In the US, public and private investments related to the CHIPS incentive program total $106bn and the EU’s CHIPS Act set aside a €43bn package.
People do see manufacturing in North America as an advantage
Alongside these mega packages, the Canadian, Chinese, Indian, Japanese, South Korean and UK governments have also announced supporting measures for chip manufacturing.
The final factor though, is the proximity and access to major end markets these locations offer. This has become more important in the context of recent disruptions, where shortages of chemicals and components, particularly semiconductors, from distant production centres left many companies scaling down production lines, or even shutting them down completely for short periods.

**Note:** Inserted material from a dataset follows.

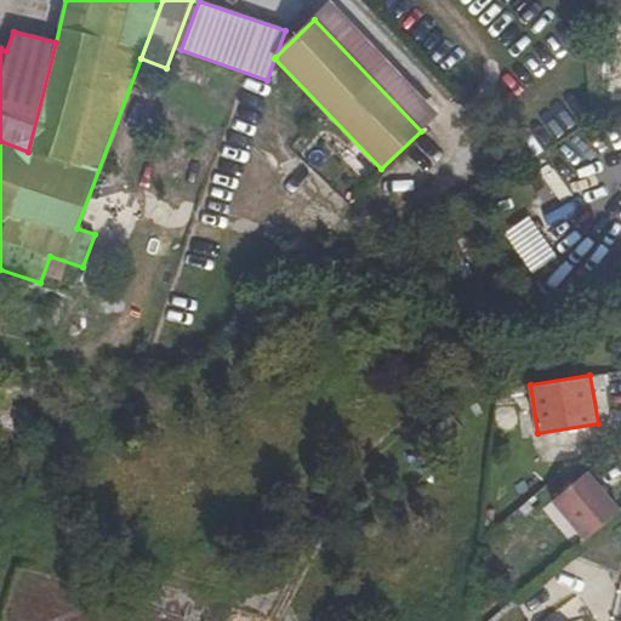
[(585,541),(617,514),(582,474),(551,501),(585,541)]
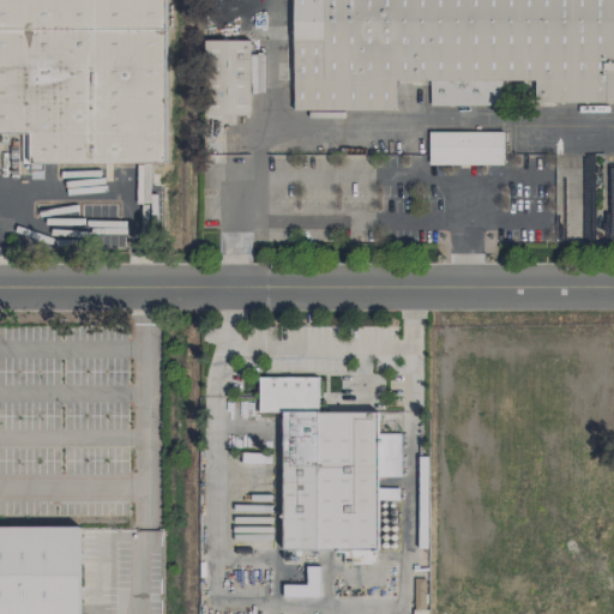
[(166,163),(164,0),(0,0),(0,133),(30,134),(30,163),(166,163)]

Closeness to key markets means “people do see manufacturing in North America as an advantage,” according to Govshteyn. “So, what we've seen is that when we are within 5%-to-10% of the of the price in China, it's very competitive and that’s when people pull the trigger and end up moving.”
Nonetheless, the transition will take time and is not free of hurdles.
“As with any sourcing moves, these things take time, especially when moving away from sourcing markets like China, which have vast infrastructure in place,” comments Breteau.
Access to local supply chains is just much better in China
Similarly, Bose’s de Groot notes that alternative locations suffer from an “absence of good second- and third-tier suppliers into facilities,” especially for chemicals and components.
“Access to local supply chains is just much better in China,” admits Govshteyn. “When you go to China and you're assembling electronics, you can easily get plastics right next door or metals right next door. There's a whole ecosystem.”
However, “the demand is just now starting to build,” he thinks. This will bring change so, “when you look at the at this same problem 10 years from now, I think you're going to see a very different result.”